Crossposted from my blog at WP. I'm trying not to do too much of that but I'd written this for OS, couldn't get in, so I posted it at WP, then I could get in to OS..yaddayadda.
Need I say I'm appalled? Frighteningly well written, tho...
Grab the chicken by the neck and swirl it once in a circular motion, twice or three times if you're really pissed and you think it is a Republican chicken about to give another speech.......o/e

My 6' Redhead wife just gives them the hairy eyeball and they die on the spot. I think you have to be a witch also to do it that way.
Heehee! I remember the live chicken market when I was young. When grandma wanted FRESH chicken (the only kind) we would go to the market and she would eye the birds up and down ... and then point. "That one!".

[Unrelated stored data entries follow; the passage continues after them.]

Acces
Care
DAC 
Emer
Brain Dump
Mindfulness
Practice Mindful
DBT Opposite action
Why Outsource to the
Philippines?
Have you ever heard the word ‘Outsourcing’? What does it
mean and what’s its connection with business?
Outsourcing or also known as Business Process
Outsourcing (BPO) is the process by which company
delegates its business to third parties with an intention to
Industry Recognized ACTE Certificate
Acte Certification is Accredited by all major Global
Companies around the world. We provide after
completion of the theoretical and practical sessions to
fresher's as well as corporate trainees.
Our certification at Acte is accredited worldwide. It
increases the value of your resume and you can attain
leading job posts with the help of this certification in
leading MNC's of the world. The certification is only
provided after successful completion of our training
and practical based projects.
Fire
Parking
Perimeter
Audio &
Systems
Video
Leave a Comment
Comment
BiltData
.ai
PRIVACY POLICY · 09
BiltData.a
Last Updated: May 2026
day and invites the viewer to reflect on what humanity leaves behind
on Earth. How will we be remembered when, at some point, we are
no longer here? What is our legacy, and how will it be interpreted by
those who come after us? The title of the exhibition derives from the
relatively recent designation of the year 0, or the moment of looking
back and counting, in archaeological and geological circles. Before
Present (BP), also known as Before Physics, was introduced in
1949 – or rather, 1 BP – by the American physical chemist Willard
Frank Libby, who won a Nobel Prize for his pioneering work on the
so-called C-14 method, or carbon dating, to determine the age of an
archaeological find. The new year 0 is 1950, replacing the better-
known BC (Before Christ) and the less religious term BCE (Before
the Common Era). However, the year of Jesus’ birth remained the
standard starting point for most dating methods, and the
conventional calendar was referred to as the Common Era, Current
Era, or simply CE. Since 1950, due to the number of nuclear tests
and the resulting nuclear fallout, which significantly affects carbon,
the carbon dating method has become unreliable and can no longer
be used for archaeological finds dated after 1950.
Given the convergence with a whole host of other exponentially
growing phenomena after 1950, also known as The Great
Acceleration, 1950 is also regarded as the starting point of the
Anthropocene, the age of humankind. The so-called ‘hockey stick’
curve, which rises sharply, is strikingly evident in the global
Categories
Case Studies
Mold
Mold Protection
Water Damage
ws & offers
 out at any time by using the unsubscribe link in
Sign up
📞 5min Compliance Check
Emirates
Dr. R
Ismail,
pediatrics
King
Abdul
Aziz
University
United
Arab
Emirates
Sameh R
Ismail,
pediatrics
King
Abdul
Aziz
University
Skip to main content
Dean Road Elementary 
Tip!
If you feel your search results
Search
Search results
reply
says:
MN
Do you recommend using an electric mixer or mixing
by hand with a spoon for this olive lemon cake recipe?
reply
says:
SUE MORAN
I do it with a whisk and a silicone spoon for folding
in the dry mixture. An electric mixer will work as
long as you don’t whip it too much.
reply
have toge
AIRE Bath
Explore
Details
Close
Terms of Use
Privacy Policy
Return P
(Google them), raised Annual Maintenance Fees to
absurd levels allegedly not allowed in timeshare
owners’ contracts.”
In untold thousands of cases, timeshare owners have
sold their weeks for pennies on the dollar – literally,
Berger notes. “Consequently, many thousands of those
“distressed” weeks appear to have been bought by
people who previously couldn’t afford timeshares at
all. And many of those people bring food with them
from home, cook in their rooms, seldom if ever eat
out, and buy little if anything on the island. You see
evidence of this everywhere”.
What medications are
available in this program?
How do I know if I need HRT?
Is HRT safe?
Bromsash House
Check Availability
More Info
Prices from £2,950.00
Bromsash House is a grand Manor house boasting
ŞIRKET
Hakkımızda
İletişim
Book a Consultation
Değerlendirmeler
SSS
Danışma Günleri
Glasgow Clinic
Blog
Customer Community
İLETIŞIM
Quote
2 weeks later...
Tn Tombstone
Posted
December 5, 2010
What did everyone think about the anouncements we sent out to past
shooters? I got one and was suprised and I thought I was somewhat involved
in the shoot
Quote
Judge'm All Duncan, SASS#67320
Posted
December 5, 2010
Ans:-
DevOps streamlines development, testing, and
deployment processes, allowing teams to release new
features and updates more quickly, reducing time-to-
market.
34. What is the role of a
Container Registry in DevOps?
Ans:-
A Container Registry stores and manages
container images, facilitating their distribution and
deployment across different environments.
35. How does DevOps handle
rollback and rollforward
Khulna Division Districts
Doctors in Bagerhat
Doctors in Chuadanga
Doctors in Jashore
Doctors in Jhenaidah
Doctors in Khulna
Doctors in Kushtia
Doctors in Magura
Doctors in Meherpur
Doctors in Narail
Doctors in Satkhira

Poor thing would have it's head chopped by the chicken man (sorry!) who, holding it by the feet would toss it into boiling water to bleed out. A minute later out it would come and then be subject to the chicken feather plucking machine - a rotary sort of thing which beat the boiled feathers off. My brother worked there as a kid! Hey, a job is a job!

Voila! Fresh chicken!

:-) / r
I think that I must be a lot older than most here on OS (not a great surprise). We almost always kept chickens when I was a lad. As No.1 son, I was expected to do the chicken executions when Sunday dinner required that a bird be invited to join us at table.

So here's how to go about a quick and efficient euthanasia of a member of the fowl family.

1) First - catch the chicken. Not always easy since chickens have perfected the art of telepathy and always KNOW when you've selected them.... and why!

2) Open the wings until you can grasp them in one hand up near the body of the bird. No, this doesn't hurt the bird; they can open their wings until they touch all by themselves, when they want to.

3) Place head and neck on a firm chopping block. Yeah, they wiggle around a bit but if you've got a good grip on their wings you can hold them steady fairly easily.

4) Strike neck sharply with cleaver, machete, or hatchet. Head will detach. Take care that your hand doesn't.

5) Toss body of chicken on the ground. It will sometimes run around until the body gets used to the idea of not having a head. Then it will fall over and be still.

6) Pick up bird when it stops moving. Tie cord around feet and hang upside down for about 20 minutes to let it bleed out. Or just bury it if it's old and you don't want it for dinner. Bury head. Leave cord tied to feet.

7) If chicken is to be the guest of honour at your dinner, drop into a large pot of boiling hot water for about 10 minutes. Let cord hang over the edge of the pot. You will use this cord to remove the bird from the pot without putting your hands in the hot water.

This hot water dunking will allow the feathers to easily be pulled out. Some tiny, wispy pin-feathers will remain. Burn them off with a candle or lighted, rolled-up piece of paper.

8) Give chicken its last bath then prepare it for the pot.

Easy eh wot?

;-)
.
Great post!

Both my grandmas were expert chicken executioners. One utilized the messy, feathery "fly-up-on-the roof without a head" chopping method, while the other twisted their skinny necks like an organ grinder.

Love the Georgia Satellites video, too!

Robust women, they were, back when people wore so many different hats.
The chicken is no more. RIP chicken.